Entschuldigung, aber ...

Jetzt spricht der Langlauf-Rambo

© dpa, Jussi Nukari, ts vhm

26. Januar 2021 - 18:05 Uhr

Langlauf-Schläger Bolschunow beschuldigt sein Opfer

Es war die Unfair-Aktion am vergangenen Wintersport-Wochenende. Der russische Langlauf-Profi Alexander Bolschunow schlug nach seinem Kontrahenten Joni Mäki und rammte diesen im Ziel um. Der Übeltäter entschuldigte sich nun für den Ausraster, gab aber Mäki eine Mitschuld.

Erst kommt die Entschuldigung ...

Bolschunow gab sich nun reumütig. "Ich sehe ein, dass das nicht richtig war, was ich im Ziel gemacht habe. Es tut mir leid, ich werde das nicht mehr tun", sagte der 24-Jährige dem norwegischen Rundfunk NRK.
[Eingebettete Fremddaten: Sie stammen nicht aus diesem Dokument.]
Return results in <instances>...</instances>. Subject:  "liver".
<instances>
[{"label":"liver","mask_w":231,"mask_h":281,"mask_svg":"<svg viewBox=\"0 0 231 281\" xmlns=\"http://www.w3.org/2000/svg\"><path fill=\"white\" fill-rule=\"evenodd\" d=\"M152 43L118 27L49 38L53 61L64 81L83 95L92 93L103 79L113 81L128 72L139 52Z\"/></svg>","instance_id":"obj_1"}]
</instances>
Der Gesamtweltcup-Spitzenreiter hatte am Sonntag im Zielsprint mit der Faust nach dem Finnen Joni Mäki geschlagen, der ihm den Weg abgeschnitten hatte. Hinter der Ziellinie streckte Bolschunow seinen Gegner dann aus voller Fahrt per Eishockey-Check nieder.

... dann der Vorwurf

Das Ganze sei ein Versehen gewesen, betonte Bolschunow im schwedischen Falun. "Ich wollte mit Mäki darüber sprechen, was passiert war, und wissen, warum er das getan hatte", sagte er, "die Ski waren sehr schnell, und als ich versuchte zu bremsen, war die Bindung gebrochen. Ich wollte nicht auf ihn drauf fahren." Mäki habe sich zuvor aus seiner Sicht allerdings "unfair" verhalten.

Die Mannschaft Russland I wurde nach dem Vorfall disqualifiziert - zurecht, wie Bolschunow einräumte. Allerdings sagte er auch: "Ich verstehe nicht, warum der Finne nicht ebenfalls disqualifiziert wurde."

Der Gewinner von drei Silbermedaillen und einmal Bronze bei Olympia 2018 muss sich wegen seines Fehlverhaltens eventuell sogar vor Gericht verantworten. Bei der örtlichen Polizei in Lahti ist eine Anzeige gegen ihn eingegangen.